Un impegno per il Governo, al quale dovrebbero seguire i fatti. Anche se in merito al fracking le grandi associazioni ambientaliste come le reti di movimenti italiani continuano a sostenere che nel nostro Paese non c’è il rischio di trivellazioni con fratturazione idraulica, per lo sfruttamento di shale gas. E perciò non serve una legge nazionale, non impugnabile, che ne sancisca concretamente il divieto.

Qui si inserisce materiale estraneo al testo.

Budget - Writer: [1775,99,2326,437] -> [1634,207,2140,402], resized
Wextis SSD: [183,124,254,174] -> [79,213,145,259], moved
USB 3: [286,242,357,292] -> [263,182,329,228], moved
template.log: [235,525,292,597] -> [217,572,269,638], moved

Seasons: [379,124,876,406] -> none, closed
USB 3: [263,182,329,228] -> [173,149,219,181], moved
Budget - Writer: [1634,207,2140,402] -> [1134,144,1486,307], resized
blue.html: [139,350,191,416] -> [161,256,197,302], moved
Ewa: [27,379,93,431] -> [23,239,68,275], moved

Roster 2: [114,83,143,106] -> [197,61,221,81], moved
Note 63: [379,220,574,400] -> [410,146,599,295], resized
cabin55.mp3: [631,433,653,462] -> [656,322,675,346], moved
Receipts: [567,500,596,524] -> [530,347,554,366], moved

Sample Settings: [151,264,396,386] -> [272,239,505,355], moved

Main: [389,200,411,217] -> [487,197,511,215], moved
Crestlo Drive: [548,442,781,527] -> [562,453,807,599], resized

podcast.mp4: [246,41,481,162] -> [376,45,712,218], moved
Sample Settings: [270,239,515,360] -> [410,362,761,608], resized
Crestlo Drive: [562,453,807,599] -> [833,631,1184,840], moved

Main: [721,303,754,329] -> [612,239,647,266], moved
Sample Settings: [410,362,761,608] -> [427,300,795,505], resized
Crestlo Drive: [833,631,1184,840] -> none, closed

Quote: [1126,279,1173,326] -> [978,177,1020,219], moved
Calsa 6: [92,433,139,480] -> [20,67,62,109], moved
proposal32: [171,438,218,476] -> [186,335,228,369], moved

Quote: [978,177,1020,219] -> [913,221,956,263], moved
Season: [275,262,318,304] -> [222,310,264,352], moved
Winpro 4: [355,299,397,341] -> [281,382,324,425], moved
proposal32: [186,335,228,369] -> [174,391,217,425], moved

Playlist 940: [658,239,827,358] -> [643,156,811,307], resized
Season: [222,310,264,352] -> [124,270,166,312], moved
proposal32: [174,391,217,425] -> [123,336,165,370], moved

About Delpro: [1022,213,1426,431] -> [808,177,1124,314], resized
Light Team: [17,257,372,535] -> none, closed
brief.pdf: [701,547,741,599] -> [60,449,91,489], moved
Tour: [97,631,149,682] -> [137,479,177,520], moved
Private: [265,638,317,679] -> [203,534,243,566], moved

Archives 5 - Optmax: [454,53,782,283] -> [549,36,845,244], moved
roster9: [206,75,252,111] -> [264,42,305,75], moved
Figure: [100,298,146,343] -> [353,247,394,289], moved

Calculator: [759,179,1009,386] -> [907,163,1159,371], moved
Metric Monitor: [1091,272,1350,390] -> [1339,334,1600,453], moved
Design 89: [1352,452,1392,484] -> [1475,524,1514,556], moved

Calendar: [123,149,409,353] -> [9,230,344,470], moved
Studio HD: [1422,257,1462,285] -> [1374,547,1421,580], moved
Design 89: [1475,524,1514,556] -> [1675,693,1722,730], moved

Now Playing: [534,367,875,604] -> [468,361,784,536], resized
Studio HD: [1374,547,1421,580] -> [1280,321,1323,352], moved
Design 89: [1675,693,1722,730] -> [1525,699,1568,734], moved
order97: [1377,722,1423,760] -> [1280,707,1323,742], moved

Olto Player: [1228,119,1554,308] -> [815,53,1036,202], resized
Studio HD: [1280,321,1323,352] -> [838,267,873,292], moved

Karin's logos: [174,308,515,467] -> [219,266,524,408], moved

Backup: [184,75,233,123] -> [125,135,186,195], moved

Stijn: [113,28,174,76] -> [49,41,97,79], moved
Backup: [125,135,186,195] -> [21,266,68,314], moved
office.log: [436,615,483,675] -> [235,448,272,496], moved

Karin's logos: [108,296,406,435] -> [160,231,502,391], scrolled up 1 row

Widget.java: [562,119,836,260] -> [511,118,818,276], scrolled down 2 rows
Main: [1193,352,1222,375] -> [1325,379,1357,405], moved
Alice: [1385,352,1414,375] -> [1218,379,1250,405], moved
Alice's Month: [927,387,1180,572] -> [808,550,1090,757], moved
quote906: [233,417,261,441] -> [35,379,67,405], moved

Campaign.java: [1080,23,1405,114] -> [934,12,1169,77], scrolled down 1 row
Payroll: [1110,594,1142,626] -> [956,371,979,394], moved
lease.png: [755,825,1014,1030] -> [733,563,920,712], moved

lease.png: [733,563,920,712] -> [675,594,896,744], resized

Come ho già avuto modo di illustrare, se nel resto del mondo questi idrocarburi non convenzionali stanno provocando una vera e propria rivoluzione, qui in Europa lo shale gas non dovrebbe suscitare un boom economico simile. Secondo Les Echos:

La rapidità e l’ampiezza dello sviluppo della produzione oltre Atlantico non potranno essere replicate in Europa perché non vi sono le condizioni eccezionali degli Stati Uniti: presenza di un’importante industria petrolifera e di gas, abbondante materiale di trivellazione, una vasta rete di gasdotti, grandi spazi disabitati. Tutti elementi che hanno permesso agli Stati Uniti di forare più di 200mila pozzi in pochi anni. Anche il contesto giuridico ha svolto un ruolo importante: i cittadini sono proprietari del loro sottosuolo e hanno un interesse finanziario a firmare direttamente con le compagnie. In Europa non solo le infrastrutture rimangono limitate, ma le regolamentazioni locali sono più vincolanti.La Polonia, che ha cominciato l’esplorazione nel 2008, ha solo una quarantina di pozzi. In Danimarca le prime trivellazioni sono state rinviate di un anno, per realizzare degli studi di impatto ambientale. Stessa constatazione nel Regno Unito. “In Europa ci vorranno almeno dieci anni fra l’avvio di un sito e l’entrata in produzione, rispetto ai tre anni degli Stati Uniti”, dice un industriale. “Inoltre per ragioni simili si dovrà limitare il numero di trivellazioni contemporanee nella stessa zona”. Secondo un recente studio di Bloomberg Energy Finance i costi di produzione nel Regno Unito sarebbero fra il 50 e il 100 per cento più alti rispetto agli Stati Uniti.

Meno intensa, più diluita nel tempo, la produzione di idrocarburi di scisto in Europa sarebbe più costosa e probabilmente insufficiente per influire sul prezzo o per ridurre realmente la sua dipendenza economica. Anche se la Francia riuscisse a produrre il 30 per cento del suo consumo di gas, la sua fattura energetica si ridurrebbe solo di 3-4mila miliardi di euro all’anno su un totale di 70 miliardi nel 2012. Inoltre l’impatto sull’occupazione sarebbe limitato. Le poche stime effettuate su questo punto dalle società di consulenza Sia Conseil in Francia e Poyry nel Regno Unito hanno potuto basarsi solo sull’esperienza americana, cioè fare riferimento al numero di posti di lavoro per miliardi di metri cubi prodotti o per numero di pozzi. Tutti calcoli che portano nel migliore dei casi a poche decine di migliaia di posti di lavoro per paese. Cifre senza dubbio non trascurabili nella situazione attuale, ma il gas di scisto non rappresenta quella soluzione miracolosa che permetterebbe all’Europa di uscire dalla crisi.